■ Exercise goal ■
Rewrite the stretch from the line containing "Here are some" through the end of the material as a Markdown table with the columns Row and Line. Number each row, and leave out blank lines.

(Stored data)
__________________________________________________

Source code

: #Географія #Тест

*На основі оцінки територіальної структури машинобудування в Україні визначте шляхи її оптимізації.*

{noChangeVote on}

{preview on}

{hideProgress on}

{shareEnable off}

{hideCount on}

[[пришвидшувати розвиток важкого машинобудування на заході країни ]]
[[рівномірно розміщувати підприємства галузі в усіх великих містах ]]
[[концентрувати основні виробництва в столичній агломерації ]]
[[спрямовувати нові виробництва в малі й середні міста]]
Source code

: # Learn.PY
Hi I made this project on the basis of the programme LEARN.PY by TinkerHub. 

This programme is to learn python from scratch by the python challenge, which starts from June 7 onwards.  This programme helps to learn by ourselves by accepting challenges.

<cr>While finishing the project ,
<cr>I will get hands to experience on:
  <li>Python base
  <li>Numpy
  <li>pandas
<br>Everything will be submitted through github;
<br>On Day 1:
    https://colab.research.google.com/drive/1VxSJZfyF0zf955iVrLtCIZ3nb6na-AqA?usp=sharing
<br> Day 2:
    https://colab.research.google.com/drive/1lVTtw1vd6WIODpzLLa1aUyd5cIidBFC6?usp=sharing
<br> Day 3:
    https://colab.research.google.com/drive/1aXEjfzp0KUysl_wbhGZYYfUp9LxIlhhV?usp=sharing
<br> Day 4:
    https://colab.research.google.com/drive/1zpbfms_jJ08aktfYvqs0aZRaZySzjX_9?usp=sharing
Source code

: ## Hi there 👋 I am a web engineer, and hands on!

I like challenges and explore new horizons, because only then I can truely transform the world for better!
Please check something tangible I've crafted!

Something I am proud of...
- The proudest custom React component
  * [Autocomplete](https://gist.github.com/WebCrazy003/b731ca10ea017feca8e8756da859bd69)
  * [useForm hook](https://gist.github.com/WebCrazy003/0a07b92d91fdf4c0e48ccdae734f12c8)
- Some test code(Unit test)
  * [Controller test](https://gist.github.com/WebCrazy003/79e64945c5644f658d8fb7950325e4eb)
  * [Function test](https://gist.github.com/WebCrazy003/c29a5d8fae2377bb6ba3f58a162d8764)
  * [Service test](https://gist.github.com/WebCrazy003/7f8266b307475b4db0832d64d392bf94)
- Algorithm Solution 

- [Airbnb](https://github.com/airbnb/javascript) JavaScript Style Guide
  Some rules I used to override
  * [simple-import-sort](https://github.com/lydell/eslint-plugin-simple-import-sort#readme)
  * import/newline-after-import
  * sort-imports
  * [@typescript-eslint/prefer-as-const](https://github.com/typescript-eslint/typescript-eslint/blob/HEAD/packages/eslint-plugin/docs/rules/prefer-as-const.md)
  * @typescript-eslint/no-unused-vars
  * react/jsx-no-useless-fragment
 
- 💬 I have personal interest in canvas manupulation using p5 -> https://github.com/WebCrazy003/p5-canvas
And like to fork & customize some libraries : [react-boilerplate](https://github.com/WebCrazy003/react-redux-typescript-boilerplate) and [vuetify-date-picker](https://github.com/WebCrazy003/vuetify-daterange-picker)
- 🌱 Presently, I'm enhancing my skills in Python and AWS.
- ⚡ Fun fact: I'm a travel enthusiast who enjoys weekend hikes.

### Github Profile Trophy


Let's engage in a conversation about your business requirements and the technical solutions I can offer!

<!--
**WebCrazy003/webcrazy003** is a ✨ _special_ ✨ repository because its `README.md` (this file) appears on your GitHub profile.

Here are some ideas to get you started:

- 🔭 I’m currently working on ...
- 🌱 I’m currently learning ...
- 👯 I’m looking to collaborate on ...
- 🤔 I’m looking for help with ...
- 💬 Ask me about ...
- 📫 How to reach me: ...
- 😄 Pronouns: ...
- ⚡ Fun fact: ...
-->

__________________________________________________

■ Solution to this exercise ■
| Row | Line |
|---|---|
| 1 | Here are some ideas to get you started: |
| 2 | - 🔭 I’m currently working on ... |
| 3 | - 🌱 I’m currently learning ... |
| 4 | - 👯 I’m looking to collaborate on ... |
| 5 | - 🤔 I’m looking for help with ... |
| 6 | - 💬 Ask me about ... |
| 7 | - 📫 How to reach me: ... |
| 8 | - 😄 Pronouns: ... |
| 9 | - ⚡ Fun fact: ... |
| 10 | --> |